**What you are asked to do**.
For the entries below, repeat exactly each line starting with the one that contains "pyautogui.moveTo(158, 226)" and going on through the one that contains "pyautogui.moveTo(191, 191)", and no others.

**Exercise materials**.

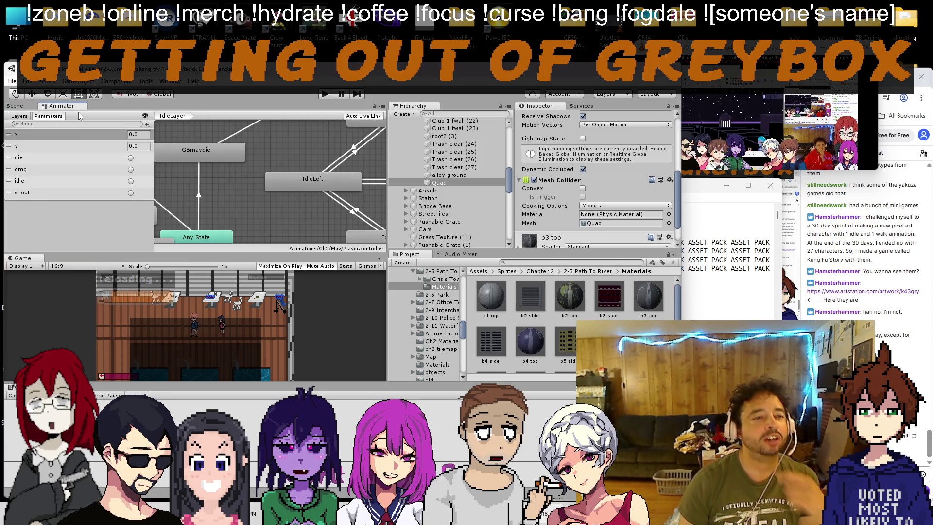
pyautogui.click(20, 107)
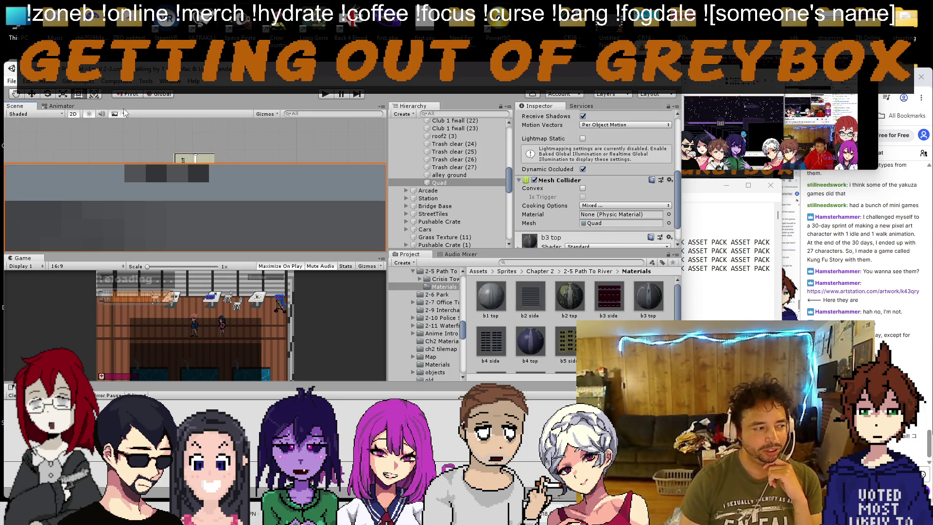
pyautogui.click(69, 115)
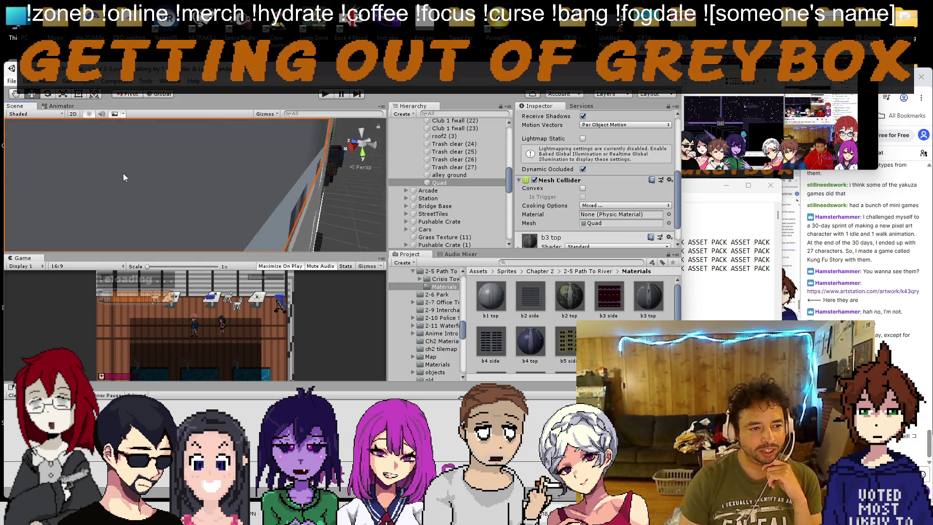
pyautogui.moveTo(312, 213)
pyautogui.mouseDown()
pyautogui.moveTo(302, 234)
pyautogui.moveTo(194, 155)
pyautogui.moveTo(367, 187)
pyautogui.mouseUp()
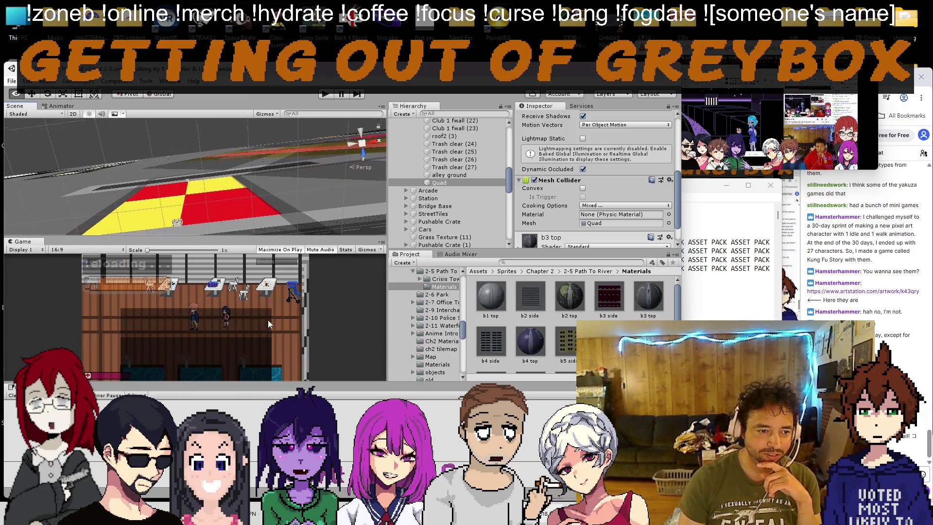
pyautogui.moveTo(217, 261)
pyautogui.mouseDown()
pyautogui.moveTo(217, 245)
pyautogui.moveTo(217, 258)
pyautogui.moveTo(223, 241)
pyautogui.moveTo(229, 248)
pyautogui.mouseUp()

--

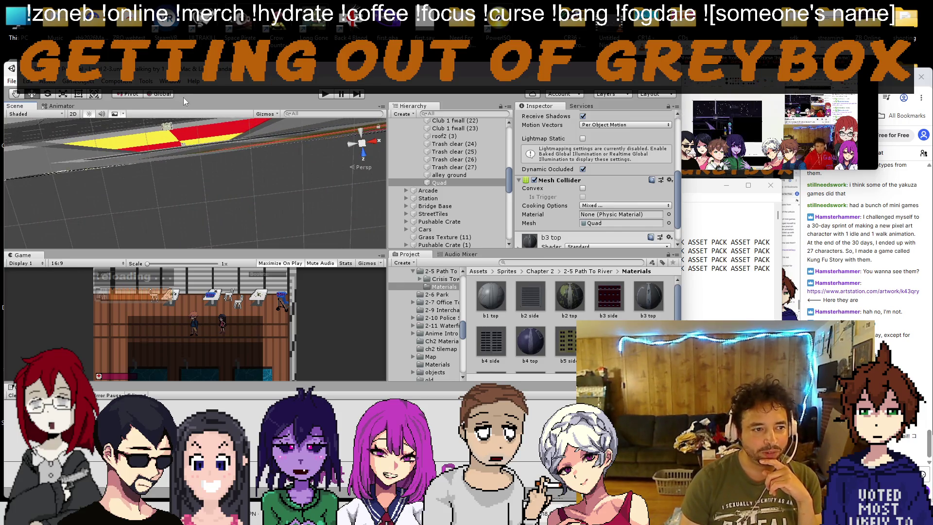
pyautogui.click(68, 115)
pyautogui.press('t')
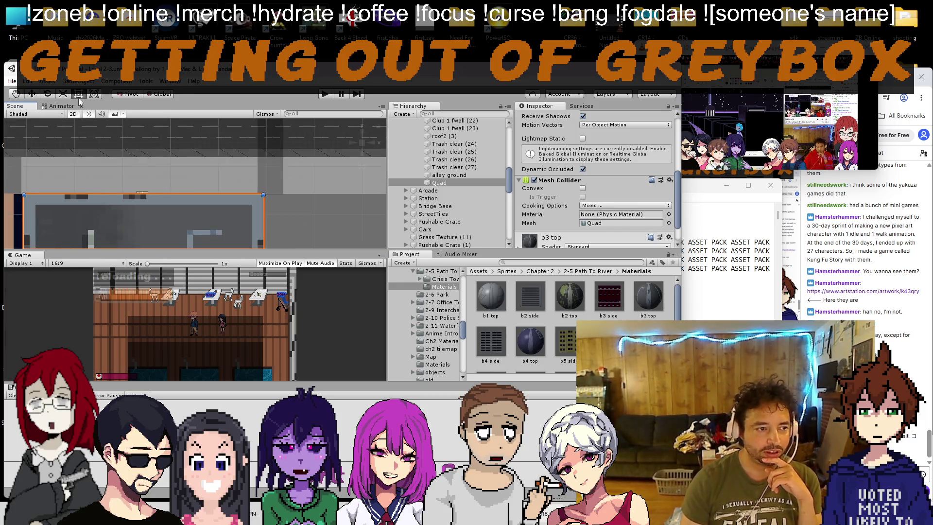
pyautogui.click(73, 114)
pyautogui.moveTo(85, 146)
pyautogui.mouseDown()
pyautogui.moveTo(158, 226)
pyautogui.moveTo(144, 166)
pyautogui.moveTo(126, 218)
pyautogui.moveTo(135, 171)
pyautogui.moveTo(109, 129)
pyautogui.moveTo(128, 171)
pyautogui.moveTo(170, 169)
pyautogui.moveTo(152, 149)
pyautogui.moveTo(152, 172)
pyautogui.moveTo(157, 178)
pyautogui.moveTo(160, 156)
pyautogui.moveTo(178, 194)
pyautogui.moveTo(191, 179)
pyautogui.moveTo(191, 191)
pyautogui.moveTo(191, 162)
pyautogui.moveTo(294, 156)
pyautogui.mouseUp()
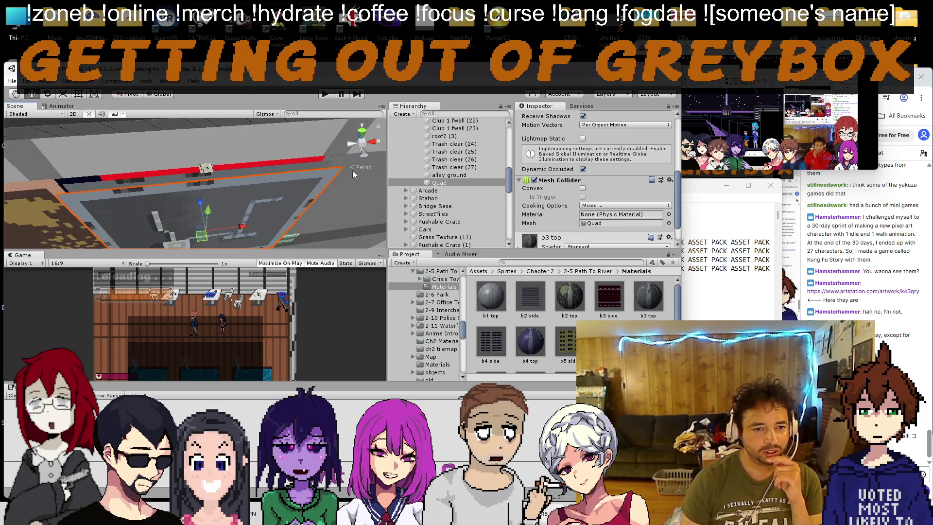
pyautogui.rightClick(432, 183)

**Answer box**.
pyautogui.moveTo(158, 226)
pyautogui.moveTo(144, 166)
pyautogui.moveTo(126, 218)
pyautogui.moveTo(135, 171)
pyautogui.moveTo(109, 129)
pyautogui.moveTo(128, 171)
pyautogui.moveTo(170, 169)
pyautogui.moveTo(152, 149)
pyautogui.moveTo(152, 172)
pyautogui.moveTo(157, 178)
pyautogui.moveTo(160, 156)
pyautogui.moveTo(178, 194)
pyautogui.moveTo(191, 179)
pyautogui.moveTo(191, 191)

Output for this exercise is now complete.